• [WHAT TO DO]: Shorten the paragraph that begins "Operating as a sole trader" in the text on sole traders and limited companies, keeping its main facts.

• [TEXT SHOWN]:
Sole Trader vs Limited Company – How Should You Structure Your Business?

Posted by: on Nov 24, 2010 | No Comments

Are you starting a business ?

That can be quite scary if you have never run a business before.

How do you structure the business ?

The question of whether you set up as a Sole Trader or Limited Company tends to be more involved than you think.

As for all areas of tax planning you should consult your accountants before you take action not afterwards. Sir Tax Acountants Camberley are happy to give advice on the issues listed below.

There are 3 scenarios (not including further options for partnerships):

1       Do you start with the intention of trading as a sole trader until you cease trading or sell the business ?
2      Do you immediately set up as a Limited company ?
3      Do you start as a sole trader with the potential strategy to convert to a Limited Company at a later date when you have proven the growth potential of the business ?

The answers to these questions will inevitably be affected by individual’s circumstances. Key points to note are as follows:

1      Sole Trader

• Operating as a sole trader is the easiest approach from an administration point of view, and gives you flexibility in terms of how capital is introduce and drawn from the business.
• It is easy to start a sole trade business – just make sure you contact HMRC within 3 months of trading to avoid a fine.

• [DATA RECORDS]:
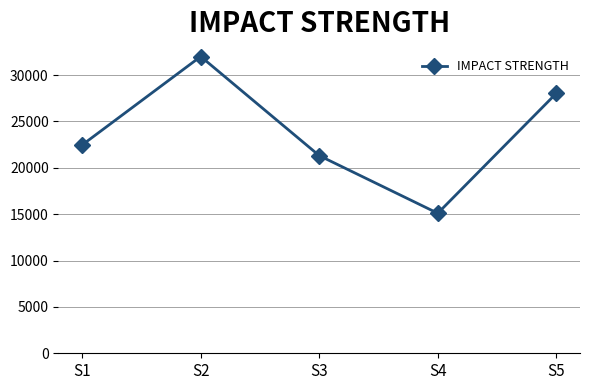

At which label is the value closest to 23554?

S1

* * *

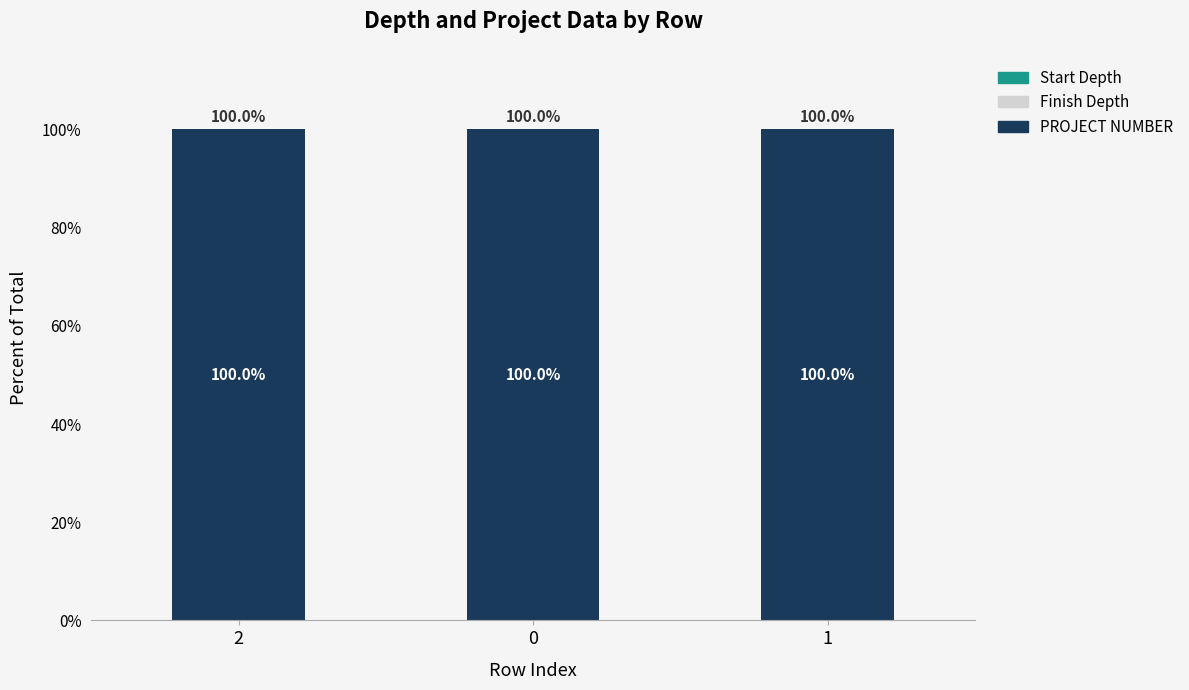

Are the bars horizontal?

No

• [SOLUTION FOR THIS EXERCISE]: Trading as a sole trader is the simplest option administratively and allows flexibility in putting capital into the business and drawing it out.